===== DATA PROVIDED

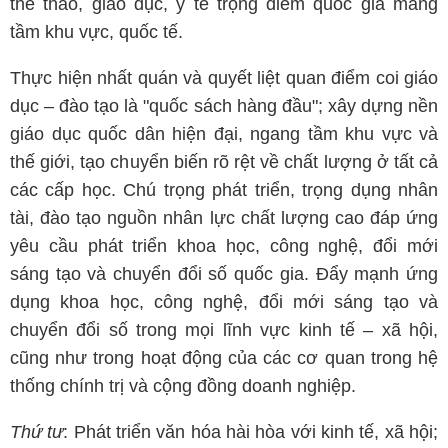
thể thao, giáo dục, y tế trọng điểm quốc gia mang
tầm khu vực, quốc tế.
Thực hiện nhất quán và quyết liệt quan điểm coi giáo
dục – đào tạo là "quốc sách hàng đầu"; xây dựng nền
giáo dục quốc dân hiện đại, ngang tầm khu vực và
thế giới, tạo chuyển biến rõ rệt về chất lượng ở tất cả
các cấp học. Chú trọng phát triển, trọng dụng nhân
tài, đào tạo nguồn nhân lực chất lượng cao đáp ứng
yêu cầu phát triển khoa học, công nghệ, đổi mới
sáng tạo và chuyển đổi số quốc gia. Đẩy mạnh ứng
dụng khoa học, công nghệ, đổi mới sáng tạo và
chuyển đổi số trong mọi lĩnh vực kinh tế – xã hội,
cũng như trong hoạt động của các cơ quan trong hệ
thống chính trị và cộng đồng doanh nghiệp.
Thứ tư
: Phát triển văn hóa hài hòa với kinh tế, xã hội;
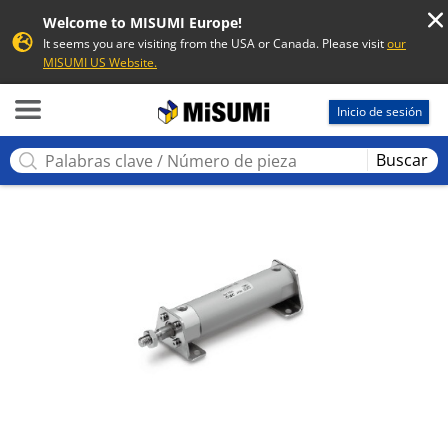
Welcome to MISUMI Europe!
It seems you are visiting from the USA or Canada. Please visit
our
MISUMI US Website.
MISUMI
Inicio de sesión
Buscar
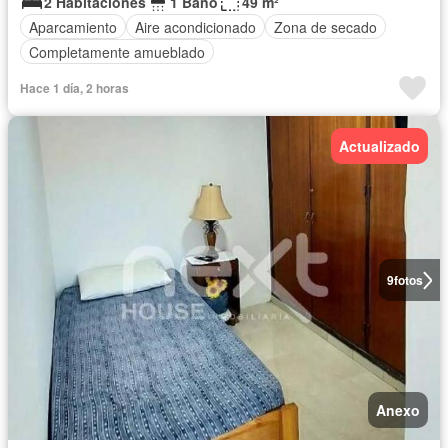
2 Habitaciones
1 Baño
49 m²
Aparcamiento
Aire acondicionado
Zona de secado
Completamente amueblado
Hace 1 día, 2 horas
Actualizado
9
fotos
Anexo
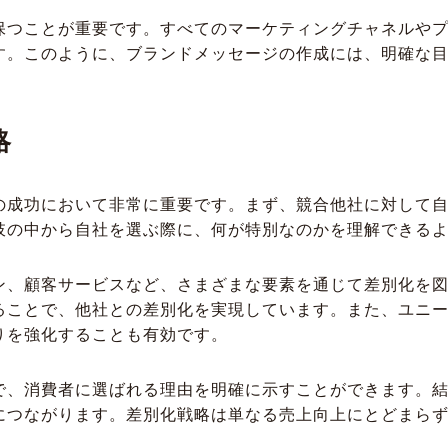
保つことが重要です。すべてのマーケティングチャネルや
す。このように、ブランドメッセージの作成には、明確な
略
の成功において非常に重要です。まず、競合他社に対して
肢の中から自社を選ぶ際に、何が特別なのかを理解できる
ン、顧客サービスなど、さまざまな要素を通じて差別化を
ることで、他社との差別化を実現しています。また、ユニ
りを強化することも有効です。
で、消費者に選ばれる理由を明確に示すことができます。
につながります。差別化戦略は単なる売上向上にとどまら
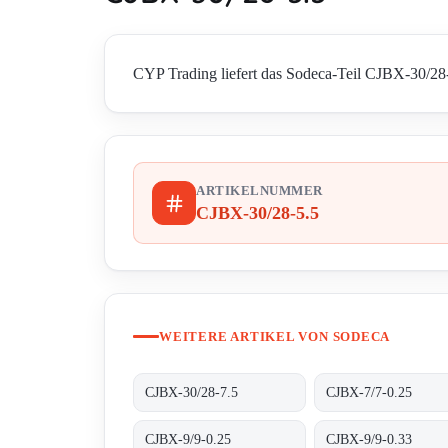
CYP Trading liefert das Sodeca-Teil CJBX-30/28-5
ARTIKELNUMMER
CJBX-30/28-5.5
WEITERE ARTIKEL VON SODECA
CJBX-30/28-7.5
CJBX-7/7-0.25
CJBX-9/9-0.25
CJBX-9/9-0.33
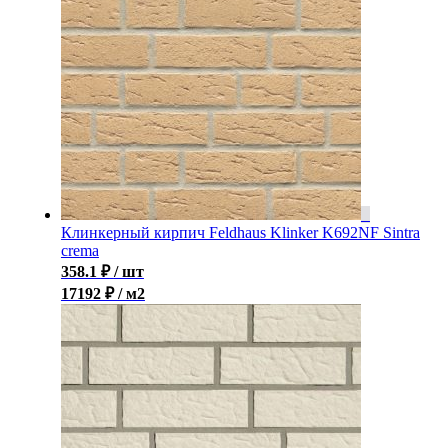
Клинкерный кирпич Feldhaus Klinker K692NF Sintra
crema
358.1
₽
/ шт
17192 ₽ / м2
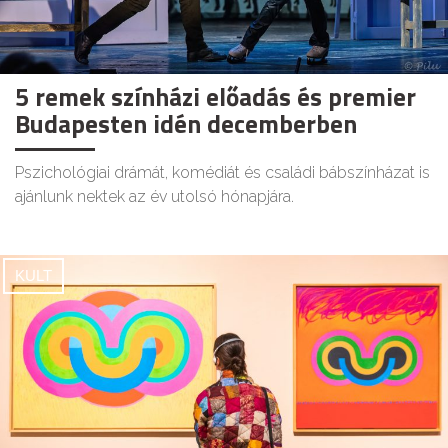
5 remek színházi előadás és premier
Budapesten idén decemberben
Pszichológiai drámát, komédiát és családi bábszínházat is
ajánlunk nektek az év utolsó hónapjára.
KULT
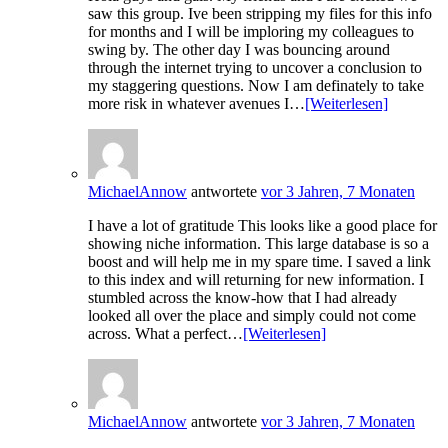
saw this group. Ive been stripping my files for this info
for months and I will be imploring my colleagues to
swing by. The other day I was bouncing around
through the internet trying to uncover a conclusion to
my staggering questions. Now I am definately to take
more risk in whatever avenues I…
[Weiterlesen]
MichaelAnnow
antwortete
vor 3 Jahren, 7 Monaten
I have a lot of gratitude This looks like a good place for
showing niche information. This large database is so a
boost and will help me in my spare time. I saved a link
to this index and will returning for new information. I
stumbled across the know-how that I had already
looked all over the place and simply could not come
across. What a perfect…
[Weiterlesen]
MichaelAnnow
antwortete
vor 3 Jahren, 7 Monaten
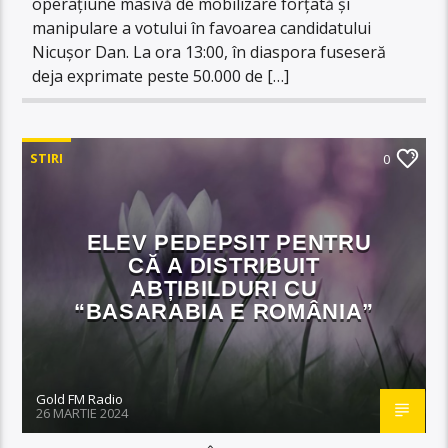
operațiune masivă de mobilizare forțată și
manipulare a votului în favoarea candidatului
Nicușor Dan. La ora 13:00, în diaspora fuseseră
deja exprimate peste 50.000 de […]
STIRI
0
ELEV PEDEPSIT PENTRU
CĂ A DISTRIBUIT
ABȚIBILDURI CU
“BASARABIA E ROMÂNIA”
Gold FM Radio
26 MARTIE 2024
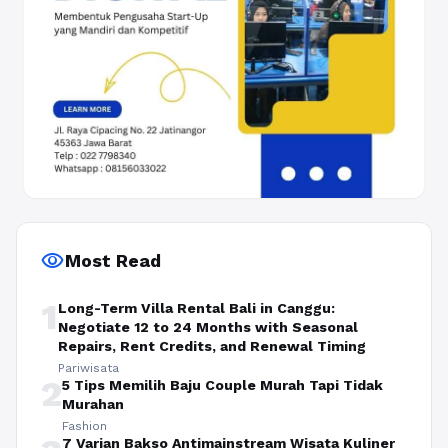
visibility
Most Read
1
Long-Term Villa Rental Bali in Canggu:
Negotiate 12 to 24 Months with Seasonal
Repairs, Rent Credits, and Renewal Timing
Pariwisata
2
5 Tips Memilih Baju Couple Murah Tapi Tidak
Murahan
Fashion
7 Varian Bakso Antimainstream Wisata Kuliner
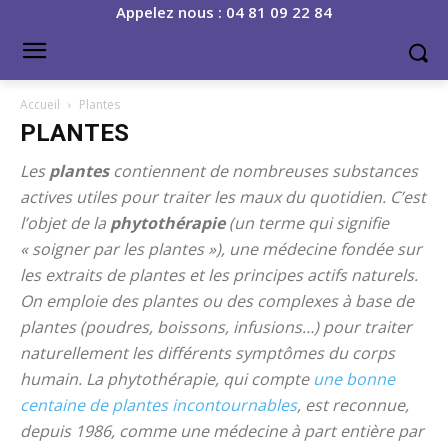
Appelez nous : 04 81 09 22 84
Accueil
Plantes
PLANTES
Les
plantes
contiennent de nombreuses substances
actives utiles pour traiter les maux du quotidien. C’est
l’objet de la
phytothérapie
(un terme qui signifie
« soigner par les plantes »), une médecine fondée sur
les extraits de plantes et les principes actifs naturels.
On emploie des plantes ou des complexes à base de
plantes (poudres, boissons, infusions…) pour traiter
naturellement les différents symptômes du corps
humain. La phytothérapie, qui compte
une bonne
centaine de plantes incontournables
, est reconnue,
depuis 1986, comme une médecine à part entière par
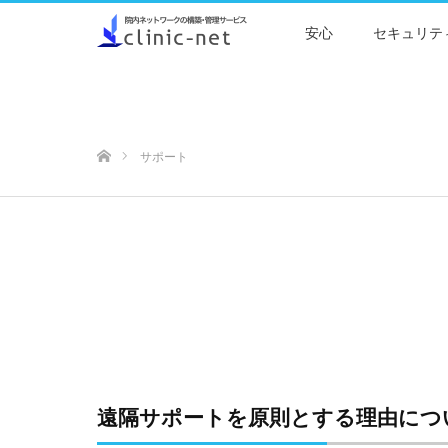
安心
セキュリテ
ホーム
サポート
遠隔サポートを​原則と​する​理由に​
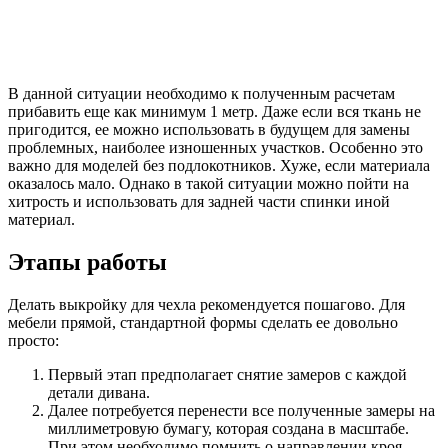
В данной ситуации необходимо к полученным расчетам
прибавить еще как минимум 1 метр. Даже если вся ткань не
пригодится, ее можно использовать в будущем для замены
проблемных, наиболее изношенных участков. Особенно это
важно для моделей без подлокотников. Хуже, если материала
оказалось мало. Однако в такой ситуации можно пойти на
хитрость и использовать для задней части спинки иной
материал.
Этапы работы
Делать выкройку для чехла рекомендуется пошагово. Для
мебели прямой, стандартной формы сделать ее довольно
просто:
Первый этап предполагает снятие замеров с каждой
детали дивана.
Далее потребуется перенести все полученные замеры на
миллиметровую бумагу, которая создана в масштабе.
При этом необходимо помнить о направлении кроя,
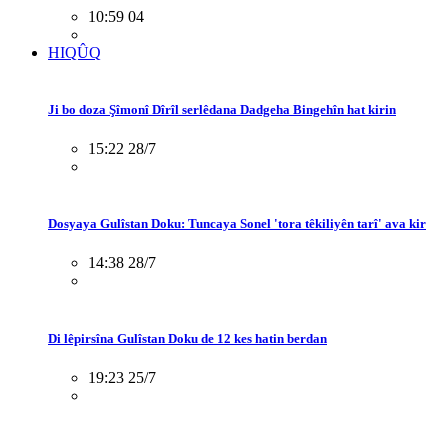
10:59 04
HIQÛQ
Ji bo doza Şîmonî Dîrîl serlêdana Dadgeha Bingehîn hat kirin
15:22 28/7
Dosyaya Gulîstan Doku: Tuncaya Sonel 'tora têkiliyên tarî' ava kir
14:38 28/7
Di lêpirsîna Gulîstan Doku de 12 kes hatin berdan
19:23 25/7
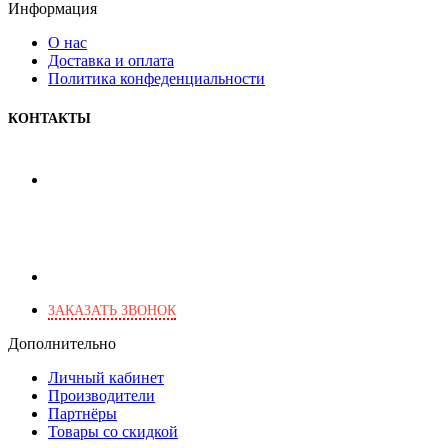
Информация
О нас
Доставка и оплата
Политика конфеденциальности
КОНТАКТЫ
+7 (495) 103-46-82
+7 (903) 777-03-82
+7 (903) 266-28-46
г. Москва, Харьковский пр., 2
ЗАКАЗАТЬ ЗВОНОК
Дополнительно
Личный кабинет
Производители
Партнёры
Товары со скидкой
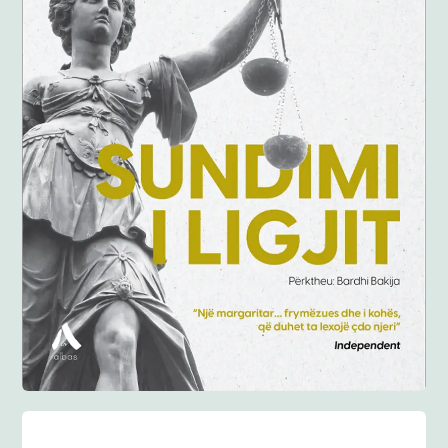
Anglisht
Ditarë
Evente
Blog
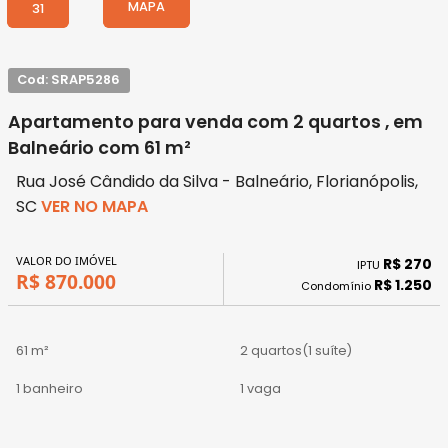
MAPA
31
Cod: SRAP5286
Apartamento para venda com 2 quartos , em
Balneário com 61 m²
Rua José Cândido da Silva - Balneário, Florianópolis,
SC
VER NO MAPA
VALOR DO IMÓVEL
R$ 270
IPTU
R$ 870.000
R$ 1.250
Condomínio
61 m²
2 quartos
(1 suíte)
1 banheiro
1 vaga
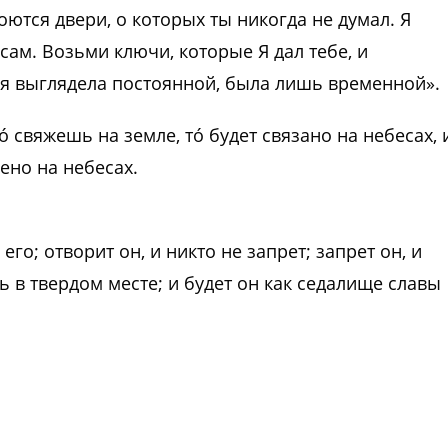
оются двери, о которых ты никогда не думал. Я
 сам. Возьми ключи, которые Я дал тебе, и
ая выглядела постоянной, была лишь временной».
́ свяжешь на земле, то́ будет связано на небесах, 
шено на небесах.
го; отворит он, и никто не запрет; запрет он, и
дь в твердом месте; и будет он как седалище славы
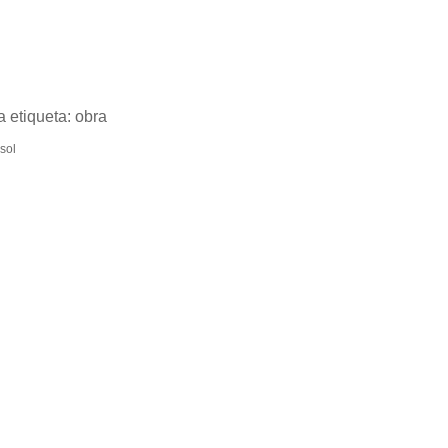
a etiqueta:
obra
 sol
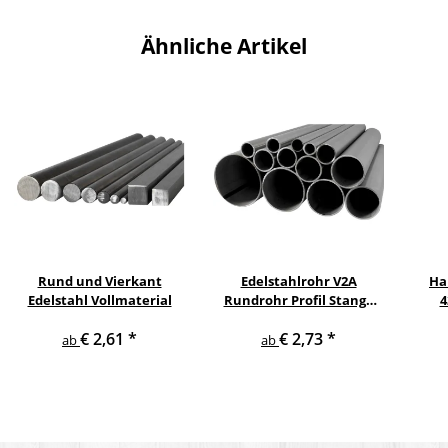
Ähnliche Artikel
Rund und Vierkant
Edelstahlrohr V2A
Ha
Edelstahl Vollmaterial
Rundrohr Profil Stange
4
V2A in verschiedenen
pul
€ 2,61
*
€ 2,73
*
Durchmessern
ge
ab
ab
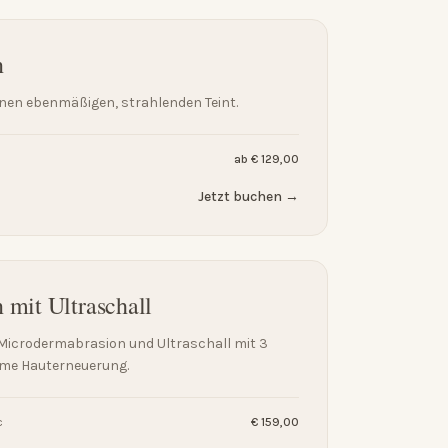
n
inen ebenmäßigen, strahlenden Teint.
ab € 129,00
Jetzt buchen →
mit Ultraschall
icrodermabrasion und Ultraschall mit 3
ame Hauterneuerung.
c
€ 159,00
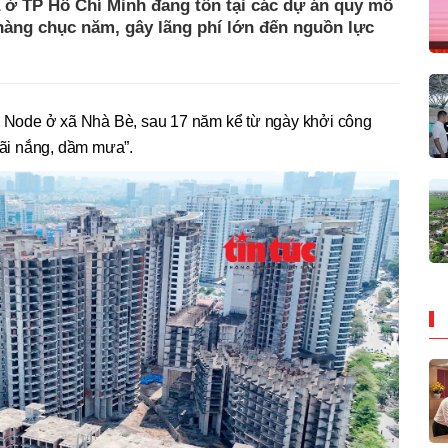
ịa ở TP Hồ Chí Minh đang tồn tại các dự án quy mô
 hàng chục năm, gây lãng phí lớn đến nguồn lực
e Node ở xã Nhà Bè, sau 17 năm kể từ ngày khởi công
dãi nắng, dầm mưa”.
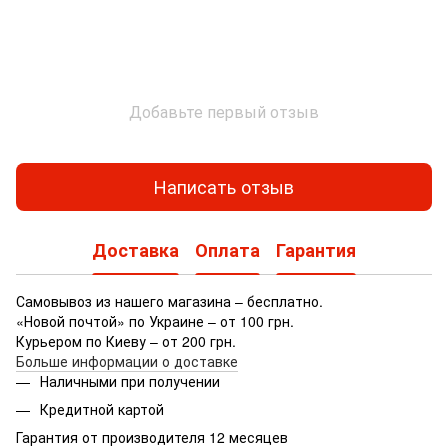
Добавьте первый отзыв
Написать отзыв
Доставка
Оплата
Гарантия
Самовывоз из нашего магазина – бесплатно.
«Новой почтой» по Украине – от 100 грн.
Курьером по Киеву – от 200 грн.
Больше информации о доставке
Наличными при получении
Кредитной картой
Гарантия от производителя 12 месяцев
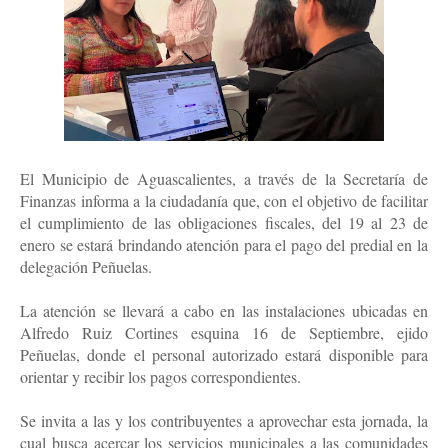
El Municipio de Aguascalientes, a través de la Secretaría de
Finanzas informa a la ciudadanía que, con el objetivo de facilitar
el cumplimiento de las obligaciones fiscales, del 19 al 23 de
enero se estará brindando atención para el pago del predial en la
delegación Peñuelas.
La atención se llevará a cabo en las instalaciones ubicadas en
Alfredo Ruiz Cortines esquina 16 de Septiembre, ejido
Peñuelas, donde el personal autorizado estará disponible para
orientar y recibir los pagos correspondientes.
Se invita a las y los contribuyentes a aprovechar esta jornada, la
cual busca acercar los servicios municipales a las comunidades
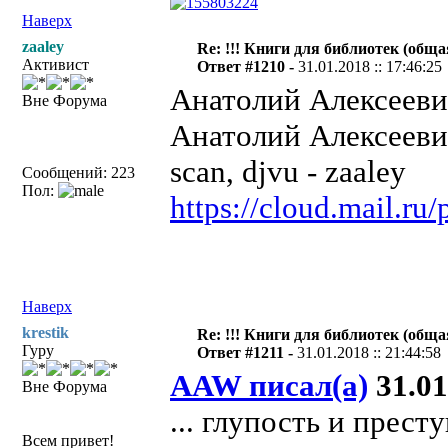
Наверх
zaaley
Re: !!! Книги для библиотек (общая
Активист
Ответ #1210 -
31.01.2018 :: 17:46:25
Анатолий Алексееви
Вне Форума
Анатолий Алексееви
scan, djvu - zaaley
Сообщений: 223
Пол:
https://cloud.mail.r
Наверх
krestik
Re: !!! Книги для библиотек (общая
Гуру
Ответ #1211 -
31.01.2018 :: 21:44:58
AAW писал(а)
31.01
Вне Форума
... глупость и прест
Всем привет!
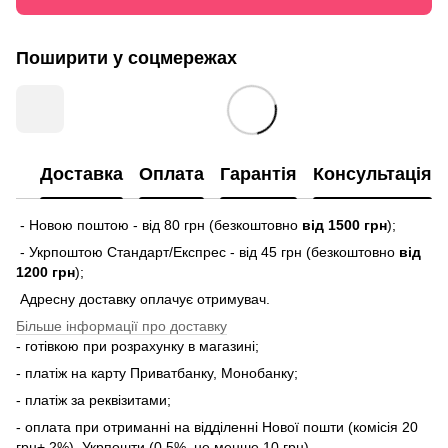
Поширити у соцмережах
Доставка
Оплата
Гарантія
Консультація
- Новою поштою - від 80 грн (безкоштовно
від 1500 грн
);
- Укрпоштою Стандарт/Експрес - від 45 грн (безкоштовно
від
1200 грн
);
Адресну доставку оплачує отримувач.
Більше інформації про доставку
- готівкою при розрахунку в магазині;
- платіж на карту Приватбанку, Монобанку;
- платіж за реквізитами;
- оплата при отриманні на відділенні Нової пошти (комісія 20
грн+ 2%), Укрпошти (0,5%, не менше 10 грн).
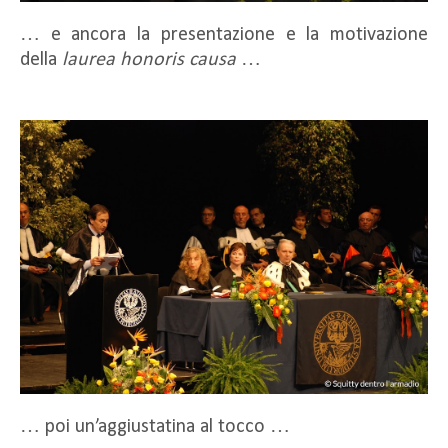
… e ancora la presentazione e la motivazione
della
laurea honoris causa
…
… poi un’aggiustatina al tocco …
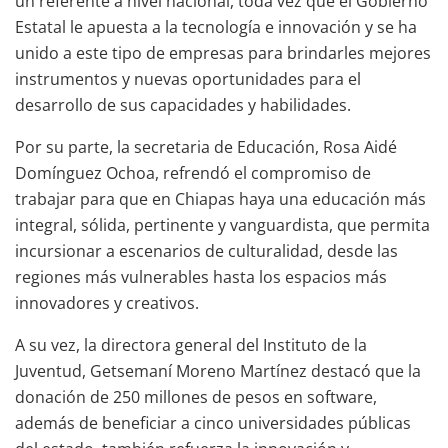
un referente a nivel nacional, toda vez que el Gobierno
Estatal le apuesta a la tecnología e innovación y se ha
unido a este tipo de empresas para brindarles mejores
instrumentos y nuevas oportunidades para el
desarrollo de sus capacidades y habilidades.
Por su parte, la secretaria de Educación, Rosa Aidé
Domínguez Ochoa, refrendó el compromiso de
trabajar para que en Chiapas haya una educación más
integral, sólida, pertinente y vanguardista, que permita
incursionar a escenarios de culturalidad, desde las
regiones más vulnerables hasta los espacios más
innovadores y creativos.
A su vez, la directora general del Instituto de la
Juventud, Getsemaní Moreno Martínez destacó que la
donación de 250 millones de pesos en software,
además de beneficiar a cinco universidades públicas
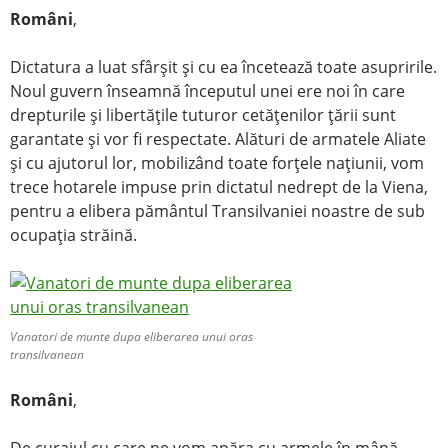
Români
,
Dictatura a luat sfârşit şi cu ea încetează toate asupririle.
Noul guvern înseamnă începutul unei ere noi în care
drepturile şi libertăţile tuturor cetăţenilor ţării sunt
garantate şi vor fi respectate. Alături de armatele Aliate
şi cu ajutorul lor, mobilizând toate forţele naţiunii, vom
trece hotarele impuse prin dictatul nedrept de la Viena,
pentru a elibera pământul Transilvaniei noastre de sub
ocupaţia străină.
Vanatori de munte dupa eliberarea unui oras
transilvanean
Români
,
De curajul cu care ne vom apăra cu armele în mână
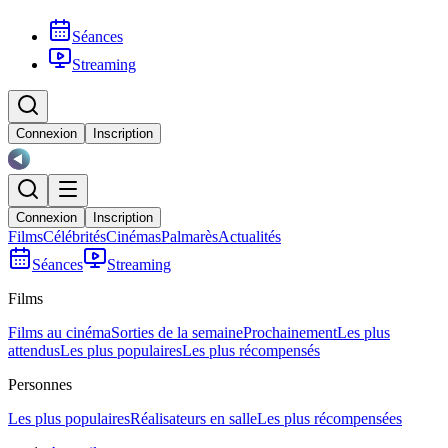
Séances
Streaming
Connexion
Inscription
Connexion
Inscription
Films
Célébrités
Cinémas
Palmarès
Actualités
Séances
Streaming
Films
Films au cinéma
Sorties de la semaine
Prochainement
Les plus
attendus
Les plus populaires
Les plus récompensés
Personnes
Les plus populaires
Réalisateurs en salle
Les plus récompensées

==========

EXERCISE GOAL: Print exactly the lines above that run from the one with "Rund und Vierkant" down to the one with "e Node ở xã", and omit the pictures.

FINISHED EXERCISE:
Rund und Vierkant
Edelstahlrohr V2A
Ha
Edelstahl Vollmaterial
Rundrohr Profil Stange
4
V2A in verschiedenen
pul
€ 2,61
*
€ 2,73
*
Durchmessern
ge
ab
ab
n
inen ebenmäßigen, strahlenden Teint.
ab € 129,00
Jetzt buchen →
mit Ultraschall
icrodermabrasion und Ultraschall mit 3
ame Hauterneuerung.
c
€ 159,00
ịa ở TP Hồ Chí Minh đang tồn tại các dự án quy mô
 hàng chục năm, gây lãng phí lớn đến nguồn lực
e Node ở xã Nhà Bè, sau 17 năm kể từ ngày khởi công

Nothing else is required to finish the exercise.